AIM OF THE TASK. Here the job is to copy the data exactly and to exclude every image from it.

DATA BLOCK.
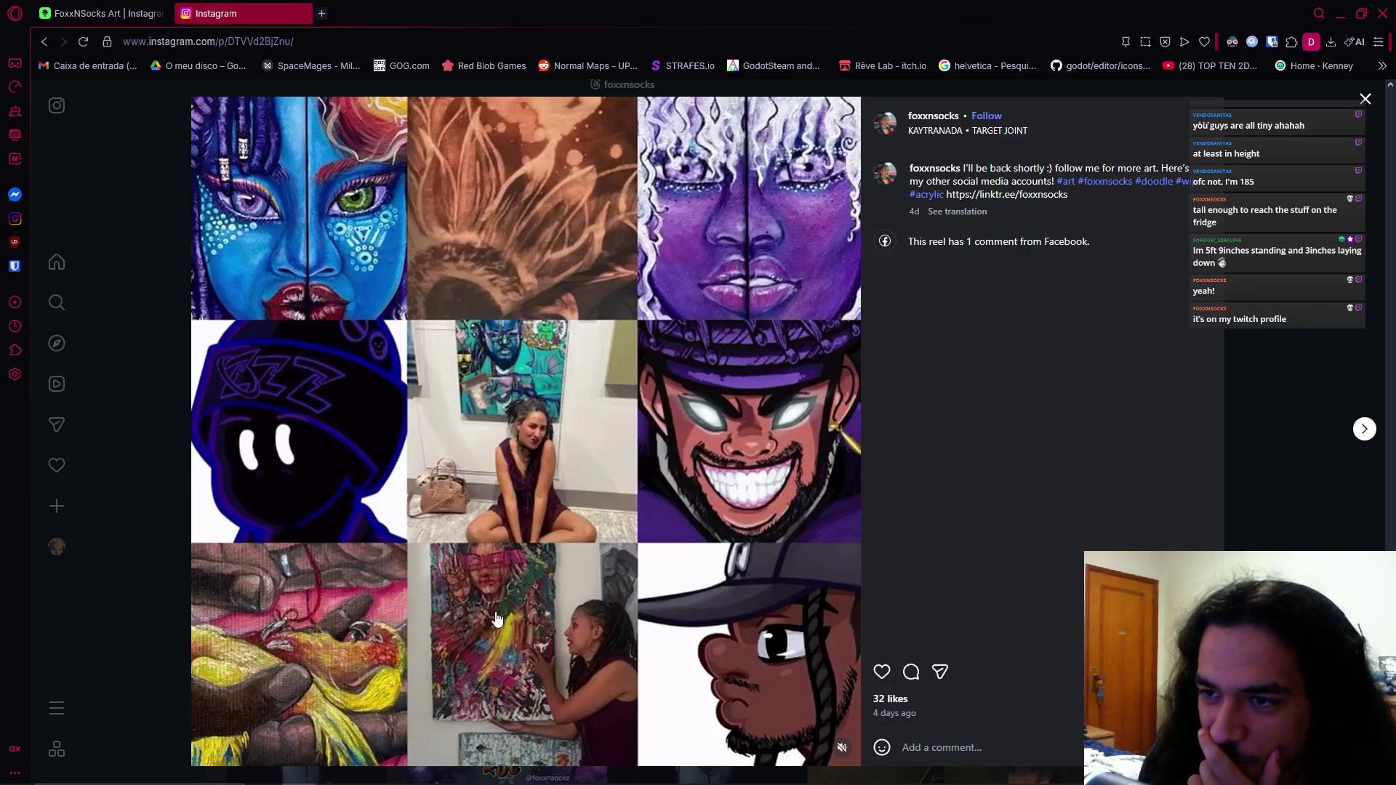
mouse_move(450, 749)
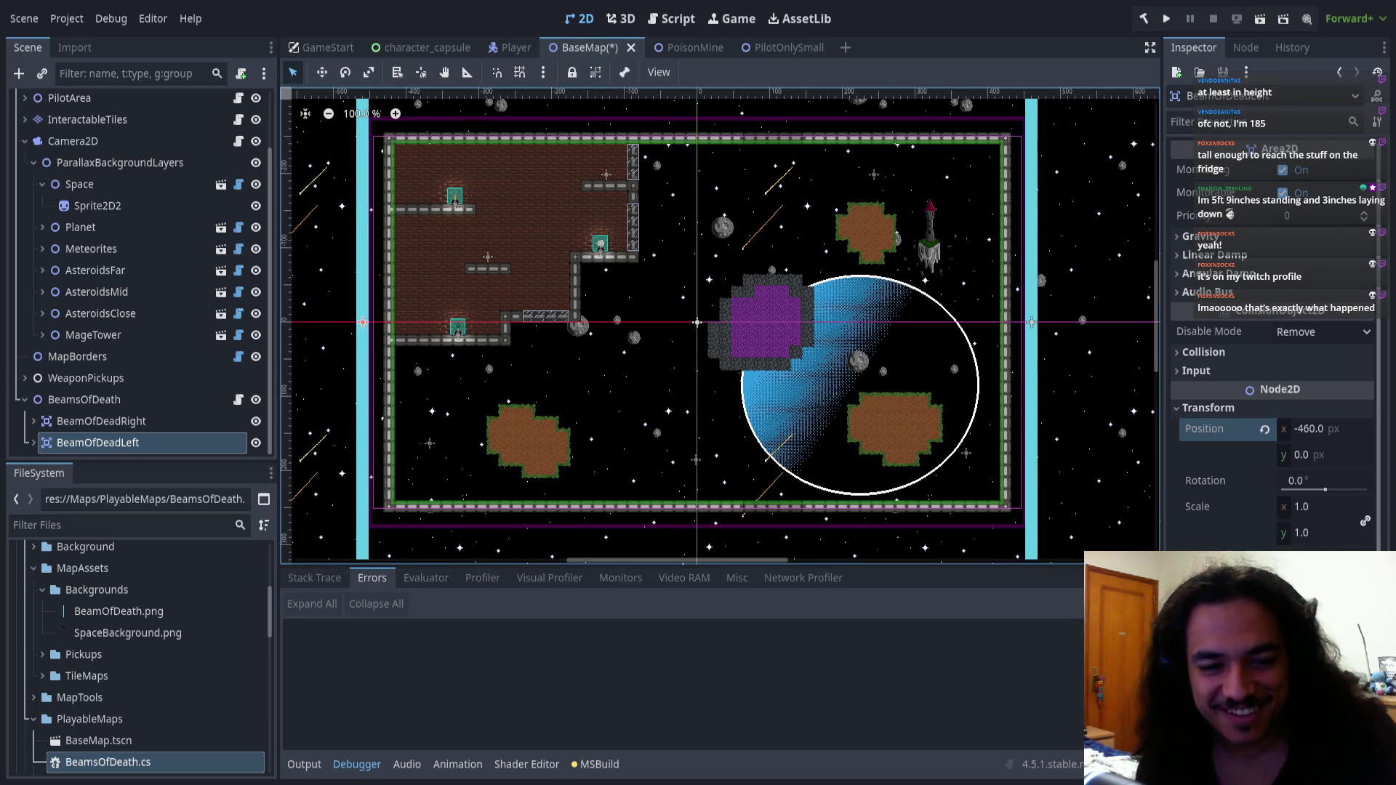
key(alt+Tab)
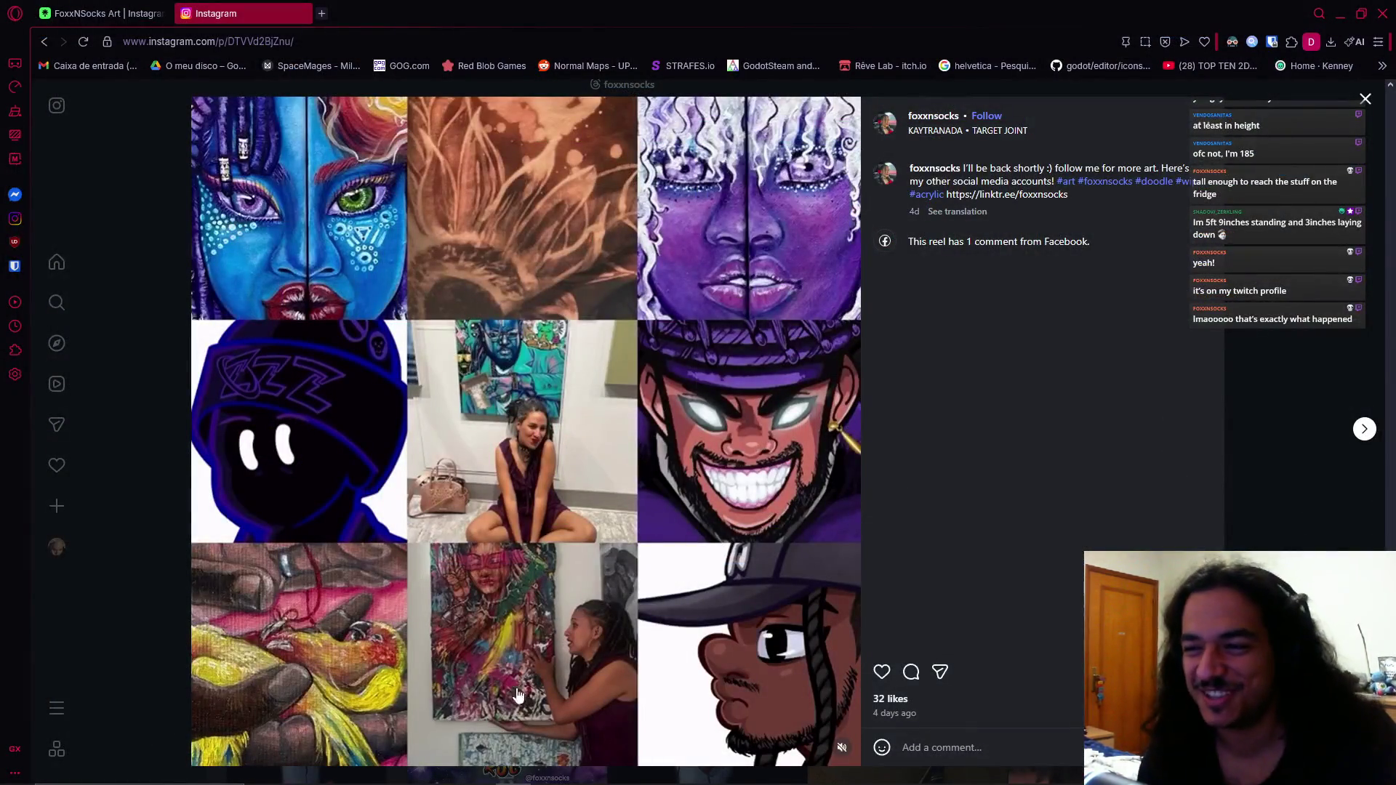
Page through posts including the Tokyo Ghoul clip, character sheet and My First Animation, then close the viewer
click(1367, 430)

OUTPUT FOR THIS TASK.
mouse_move(450, 749)
key(alt+Tab)
Page through posts including the Tokyo Ghoul clip, character sheet and My First Animation, then close the viewer
click(1367, 430)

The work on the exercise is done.